Offender database a "masterclass" in sloppy management

Project to track all criminals in the UK from sentence to release is three years overdue and has increased in cost from £234m to £690m

The database was intended to track prisoners

A multimillion-pound database of offenders has been slammed by the government spending watchdog as in a “class of its own” amid a litany of troubled Whitehall IT projects.

The project to track all criminals in the UK from sentence to release is three years overdue and has almost trebled in cost from £234m to £690m.

Edward Leigh, chairman of the Public Accounts Committee, branded the system, known as C-NOMIS, as a “masterclass in sloppy project management”.

“Following blunder after blunder by senior managers, the programme clocked up delays of three years and forecast project costs had trebled," he said.

“All this mess could have been avoided if good practice in project management had been followed.”

The National Audit Office (NAO), which reports to the committee, blamed the project's abandonment on poor management at the National Offender Management Service (NOMS), which was set up in 2004 as part of the Home Office but later became part of the Ministry of Justice.

The project was behind schedule within two years. The report highlights failings including inadequate oversight by senior officials in NOMS.

"Roles and responsibilities were blurred, in particular financial accountability was unclear, and insufficient skilled resource was applied to the project," the report said.

In addition, the main supplier contracts were designed in such a way that sufficient pressure could not be brought to bear on suppliers to deliver to time and cost.
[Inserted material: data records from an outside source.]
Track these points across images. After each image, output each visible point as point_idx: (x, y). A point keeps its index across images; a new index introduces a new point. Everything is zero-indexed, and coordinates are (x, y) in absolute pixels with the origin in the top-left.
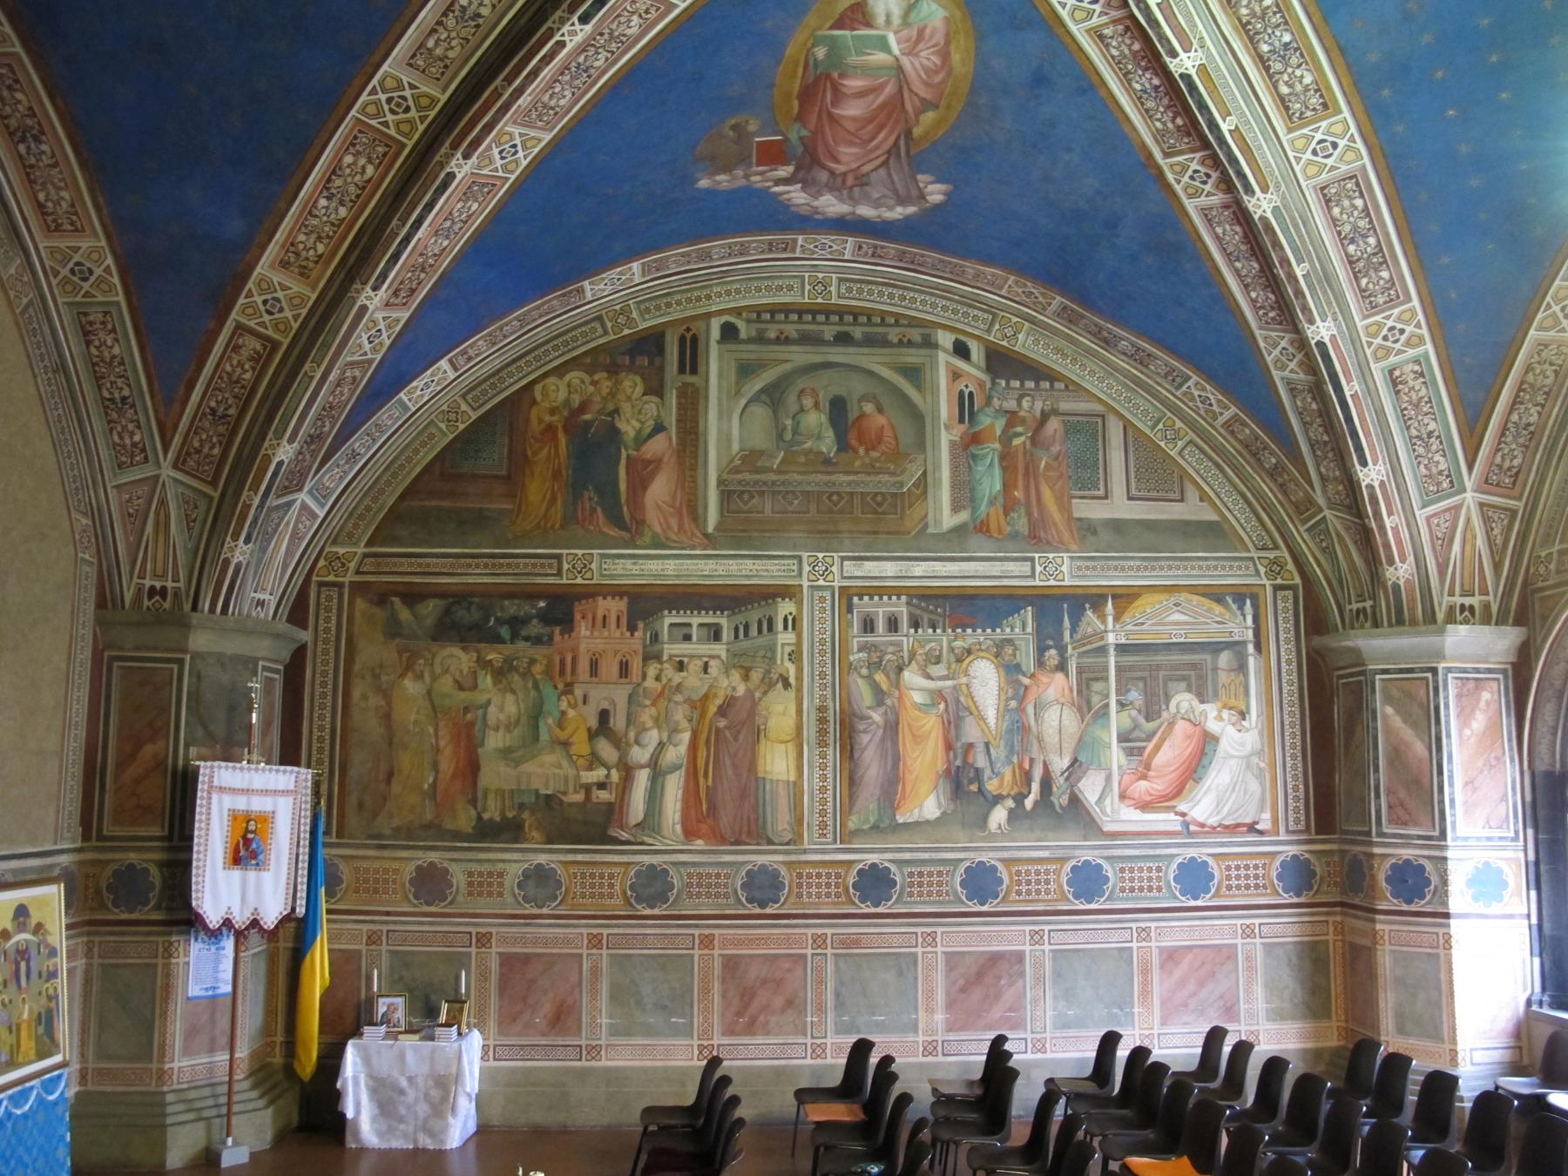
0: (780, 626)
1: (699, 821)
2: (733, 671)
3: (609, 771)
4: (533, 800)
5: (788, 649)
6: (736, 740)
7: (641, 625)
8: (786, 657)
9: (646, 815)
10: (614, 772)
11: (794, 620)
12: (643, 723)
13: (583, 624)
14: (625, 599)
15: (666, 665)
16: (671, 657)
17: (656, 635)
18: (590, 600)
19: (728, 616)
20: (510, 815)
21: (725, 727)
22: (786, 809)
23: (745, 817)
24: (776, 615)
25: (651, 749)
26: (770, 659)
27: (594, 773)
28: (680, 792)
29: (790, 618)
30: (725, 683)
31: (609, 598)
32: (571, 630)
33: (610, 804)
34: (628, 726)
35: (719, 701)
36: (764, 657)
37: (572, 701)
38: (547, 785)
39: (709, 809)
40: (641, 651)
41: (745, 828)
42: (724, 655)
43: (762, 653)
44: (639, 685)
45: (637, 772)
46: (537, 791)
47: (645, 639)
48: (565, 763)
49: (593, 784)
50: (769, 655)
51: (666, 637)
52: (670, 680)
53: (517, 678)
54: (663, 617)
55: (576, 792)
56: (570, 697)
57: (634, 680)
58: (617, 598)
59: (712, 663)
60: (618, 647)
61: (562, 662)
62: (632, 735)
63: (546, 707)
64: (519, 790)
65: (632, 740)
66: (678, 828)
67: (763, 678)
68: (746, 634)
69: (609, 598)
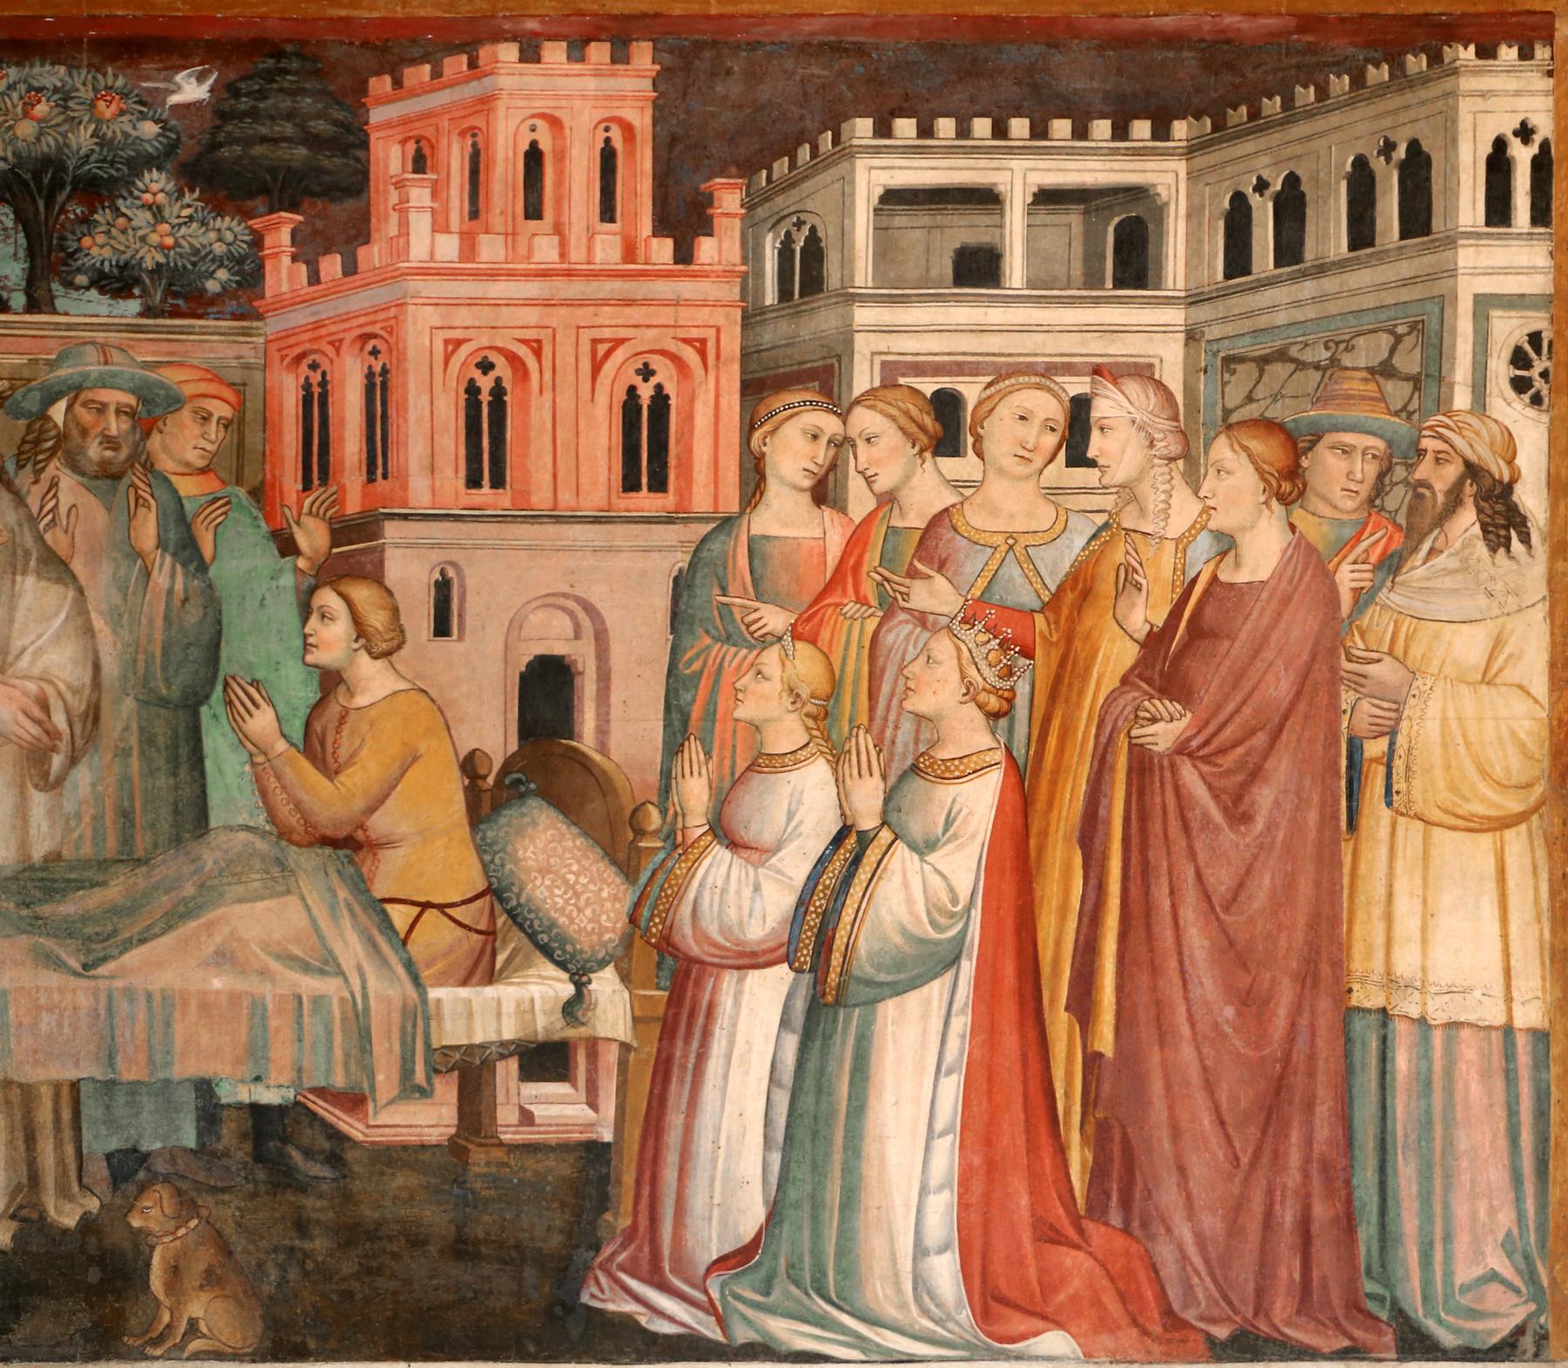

In January 2008, the National Offender Management Service began work on a rescoped programme with five separate systems instead of the original single central one. The revised project had an estimated lifetime cost of £513m and a delivery date of March 2011.

The NAO concluded that although the revised programme of IT systems would deliver improvements over existing ones, the main aim of supporting end-to-end offender management "would not be fulfilled".

NAO head Tim Burr said the whole initative had been expensive and unsuccessful.

"These problems could have been avoided if the National Offender Management Service had established realistic budget, timescales and governance for the project at the start and followed basic project management principles in its implementation," he said.